ACID is an acronym for the four properties a reliable transaction is expected to guarantee: Atomicity, Consistency, Isolation, and Durability. Atomicity means a transaction is all-or-nothing. Consistency means each committed transaction leaves the database in a valid state that respects its rules. Isolation means concurrent transactions do not interfere with one another, so each behaves as if it ran alone. Durability means that once a transaction commits, its effects survive crashes and power loss.
The acronym was coined by Theo Haerder and Andreas Reuter in their 1983 ACM Computing Surveys paper “Principles of Transaction-Oriented Database Recovery.” The paper builds on Jim Gray’s earlier work on the transaction concept and assembles a consistent terminological framework for describing recovery and logging schemes, packaging the guarantees a transaction must offer under the now-familiar name.

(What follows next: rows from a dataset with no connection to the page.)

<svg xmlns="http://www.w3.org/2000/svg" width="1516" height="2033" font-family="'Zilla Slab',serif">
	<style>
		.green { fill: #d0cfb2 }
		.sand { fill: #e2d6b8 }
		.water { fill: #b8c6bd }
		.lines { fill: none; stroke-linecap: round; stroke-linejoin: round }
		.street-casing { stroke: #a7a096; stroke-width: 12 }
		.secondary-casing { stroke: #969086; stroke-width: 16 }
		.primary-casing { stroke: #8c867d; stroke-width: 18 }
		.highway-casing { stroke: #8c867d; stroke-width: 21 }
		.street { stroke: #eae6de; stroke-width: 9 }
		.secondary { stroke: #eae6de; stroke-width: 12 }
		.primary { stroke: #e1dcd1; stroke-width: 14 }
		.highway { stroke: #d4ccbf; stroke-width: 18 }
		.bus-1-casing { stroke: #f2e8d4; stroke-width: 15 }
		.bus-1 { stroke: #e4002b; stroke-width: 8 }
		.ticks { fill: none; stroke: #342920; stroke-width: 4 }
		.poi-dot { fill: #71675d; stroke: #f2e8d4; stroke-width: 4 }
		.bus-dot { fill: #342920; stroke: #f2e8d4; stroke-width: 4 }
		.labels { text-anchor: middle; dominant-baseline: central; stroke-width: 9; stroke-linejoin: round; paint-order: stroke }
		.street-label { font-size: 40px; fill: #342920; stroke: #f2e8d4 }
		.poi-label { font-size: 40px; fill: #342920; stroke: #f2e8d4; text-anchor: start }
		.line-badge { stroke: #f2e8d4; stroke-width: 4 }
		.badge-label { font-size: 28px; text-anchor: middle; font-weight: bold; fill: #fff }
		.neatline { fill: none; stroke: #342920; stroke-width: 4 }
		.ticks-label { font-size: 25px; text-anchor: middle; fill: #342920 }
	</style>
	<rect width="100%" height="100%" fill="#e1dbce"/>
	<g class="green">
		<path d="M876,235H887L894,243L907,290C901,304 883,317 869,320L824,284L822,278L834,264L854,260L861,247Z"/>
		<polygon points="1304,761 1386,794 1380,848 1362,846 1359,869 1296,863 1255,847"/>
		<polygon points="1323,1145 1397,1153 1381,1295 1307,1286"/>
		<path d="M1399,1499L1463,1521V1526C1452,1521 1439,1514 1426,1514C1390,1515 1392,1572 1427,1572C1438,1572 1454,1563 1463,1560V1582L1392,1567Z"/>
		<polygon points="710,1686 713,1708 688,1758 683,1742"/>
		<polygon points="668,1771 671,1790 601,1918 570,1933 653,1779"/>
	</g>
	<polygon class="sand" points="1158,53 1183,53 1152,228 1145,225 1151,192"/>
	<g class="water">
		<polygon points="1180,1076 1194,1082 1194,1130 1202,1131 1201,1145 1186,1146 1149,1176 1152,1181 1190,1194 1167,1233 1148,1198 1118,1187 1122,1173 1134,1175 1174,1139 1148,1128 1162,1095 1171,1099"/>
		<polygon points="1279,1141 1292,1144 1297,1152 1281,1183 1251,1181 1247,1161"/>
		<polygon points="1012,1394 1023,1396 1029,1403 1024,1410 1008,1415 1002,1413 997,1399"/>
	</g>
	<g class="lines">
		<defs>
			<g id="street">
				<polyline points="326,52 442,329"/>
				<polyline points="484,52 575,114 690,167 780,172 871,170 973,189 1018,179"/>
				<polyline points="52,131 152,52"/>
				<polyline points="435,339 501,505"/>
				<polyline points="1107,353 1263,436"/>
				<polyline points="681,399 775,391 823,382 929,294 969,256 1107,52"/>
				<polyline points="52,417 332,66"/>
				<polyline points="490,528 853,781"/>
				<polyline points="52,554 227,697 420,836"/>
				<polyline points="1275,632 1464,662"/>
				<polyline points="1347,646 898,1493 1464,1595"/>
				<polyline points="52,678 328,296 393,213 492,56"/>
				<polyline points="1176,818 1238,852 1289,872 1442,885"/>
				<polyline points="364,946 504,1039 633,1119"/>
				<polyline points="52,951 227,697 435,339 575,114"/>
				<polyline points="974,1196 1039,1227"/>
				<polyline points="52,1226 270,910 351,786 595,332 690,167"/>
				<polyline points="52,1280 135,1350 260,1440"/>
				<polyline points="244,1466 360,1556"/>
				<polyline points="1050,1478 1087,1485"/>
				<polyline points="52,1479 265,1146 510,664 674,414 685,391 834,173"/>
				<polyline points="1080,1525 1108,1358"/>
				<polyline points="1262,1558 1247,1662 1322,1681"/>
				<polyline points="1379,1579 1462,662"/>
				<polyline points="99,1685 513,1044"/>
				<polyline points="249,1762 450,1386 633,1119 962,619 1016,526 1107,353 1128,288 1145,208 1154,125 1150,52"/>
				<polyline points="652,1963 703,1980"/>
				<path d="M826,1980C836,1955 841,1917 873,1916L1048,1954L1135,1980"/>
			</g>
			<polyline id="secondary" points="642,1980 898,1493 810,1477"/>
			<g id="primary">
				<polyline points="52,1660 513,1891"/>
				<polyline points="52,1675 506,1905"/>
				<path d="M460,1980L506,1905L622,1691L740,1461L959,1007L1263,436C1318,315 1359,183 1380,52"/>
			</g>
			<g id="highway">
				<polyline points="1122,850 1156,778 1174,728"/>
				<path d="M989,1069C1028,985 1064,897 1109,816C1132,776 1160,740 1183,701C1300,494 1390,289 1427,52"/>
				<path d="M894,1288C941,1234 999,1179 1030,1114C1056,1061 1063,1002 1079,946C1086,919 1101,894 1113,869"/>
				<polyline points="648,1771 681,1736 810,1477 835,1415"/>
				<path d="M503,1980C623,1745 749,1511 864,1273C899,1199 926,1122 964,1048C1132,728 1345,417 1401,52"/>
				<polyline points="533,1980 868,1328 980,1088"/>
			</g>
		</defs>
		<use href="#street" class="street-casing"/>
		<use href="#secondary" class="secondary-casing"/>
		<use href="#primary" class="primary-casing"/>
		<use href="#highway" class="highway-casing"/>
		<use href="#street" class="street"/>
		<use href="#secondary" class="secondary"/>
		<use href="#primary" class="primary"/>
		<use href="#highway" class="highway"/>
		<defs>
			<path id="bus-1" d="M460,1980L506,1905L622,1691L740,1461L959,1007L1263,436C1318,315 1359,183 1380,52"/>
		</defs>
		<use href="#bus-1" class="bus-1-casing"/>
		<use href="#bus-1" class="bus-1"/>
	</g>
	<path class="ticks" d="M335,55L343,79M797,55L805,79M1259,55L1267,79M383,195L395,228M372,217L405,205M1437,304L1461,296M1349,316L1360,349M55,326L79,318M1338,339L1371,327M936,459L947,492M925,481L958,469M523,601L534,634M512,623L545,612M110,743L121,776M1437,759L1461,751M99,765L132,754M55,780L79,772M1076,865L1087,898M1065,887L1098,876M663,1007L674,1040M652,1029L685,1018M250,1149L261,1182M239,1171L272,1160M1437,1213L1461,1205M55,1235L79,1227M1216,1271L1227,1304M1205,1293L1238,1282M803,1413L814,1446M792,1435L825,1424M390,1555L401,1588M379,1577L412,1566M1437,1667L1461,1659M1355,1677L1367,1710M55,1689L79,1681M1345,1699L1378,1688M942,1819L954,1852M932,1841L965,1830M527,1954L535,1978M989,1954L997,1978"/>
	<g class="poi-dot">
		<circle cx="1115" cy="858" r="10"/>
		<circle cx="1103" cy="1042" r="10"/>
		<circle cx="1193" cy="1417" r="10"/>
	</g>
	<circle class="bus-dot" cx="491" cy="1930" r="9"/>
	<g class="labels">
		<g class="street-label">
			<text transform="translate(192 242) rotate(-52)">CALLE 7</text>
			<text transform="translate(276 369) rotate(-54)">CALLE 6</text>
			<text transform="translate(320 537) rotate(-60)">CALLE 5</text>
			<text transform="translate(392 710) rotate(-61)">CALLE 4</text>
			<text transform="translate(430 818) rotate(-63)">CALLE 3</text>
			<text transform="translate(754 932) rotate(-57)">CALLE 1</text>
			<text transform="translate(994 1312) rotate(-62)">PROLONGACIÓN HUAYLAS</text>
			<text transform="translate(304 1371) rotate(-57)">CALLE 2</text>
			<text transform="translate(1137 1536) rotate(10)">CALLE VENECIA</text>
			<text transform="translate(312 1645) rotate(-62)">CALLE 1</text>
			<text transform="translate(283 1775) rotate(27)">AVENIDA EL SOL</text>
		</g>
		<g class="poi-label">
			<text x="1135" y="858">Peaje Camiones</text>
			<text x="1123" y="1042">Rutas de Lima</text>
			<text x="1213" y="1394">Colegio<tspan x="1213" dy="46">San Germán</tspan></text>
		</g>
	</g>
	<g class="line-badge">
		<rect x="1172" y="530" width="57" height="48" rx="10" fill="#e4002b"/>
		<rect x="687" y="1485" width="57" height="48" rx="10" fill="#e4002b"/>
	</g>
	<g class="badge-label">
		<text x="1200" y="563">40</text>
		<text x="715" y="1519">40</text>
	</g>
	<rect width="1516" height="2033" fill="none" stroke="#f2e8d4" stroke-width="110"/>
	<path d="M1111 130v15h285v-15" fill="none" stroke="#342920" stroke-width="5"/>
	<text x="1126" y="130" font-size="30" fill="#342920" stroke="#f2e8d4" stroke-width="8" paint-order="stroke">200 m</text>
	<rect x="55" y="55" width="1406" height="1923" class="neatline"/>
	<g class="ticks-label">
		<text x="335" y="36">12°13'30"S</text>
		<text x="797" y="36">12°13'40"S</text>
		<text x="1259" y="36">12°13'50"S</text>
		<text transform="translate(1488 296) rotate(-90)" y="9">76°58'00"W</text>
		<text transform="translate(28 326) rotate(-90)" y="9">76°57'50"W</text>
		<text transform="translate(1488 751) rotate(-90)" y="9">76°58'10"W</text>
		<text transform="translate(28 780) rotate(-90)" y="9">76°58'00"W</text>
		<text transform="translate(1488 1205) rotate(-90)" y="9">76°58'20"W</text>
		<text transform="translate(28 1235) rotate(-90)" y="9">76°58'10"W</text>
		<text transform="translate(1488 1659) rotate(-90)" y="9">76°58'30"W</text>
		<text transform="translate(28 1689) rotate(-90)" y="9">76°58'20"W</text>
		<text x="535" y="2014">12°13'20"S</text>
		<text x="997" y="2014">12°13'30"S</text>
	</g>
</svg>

Gray’s 1981 “Transaction Concept” paper had already named atomicity, durability, and consistency as the defining properties of a transaction. Haerder and Reuter added isolation to the list and gave the set its memorable label, which is why ACID is usually credited to the 1983 survey while resting on Gray’s foundations.
ACID became the standard yardstick for what it means for a database to be trustworthy. When a system claims to be ACID-compliant, it is promising these four behaviors, and much of the engineering inside a database - write-ahead logging, locking, two-phase commit - exists to make good on that promise.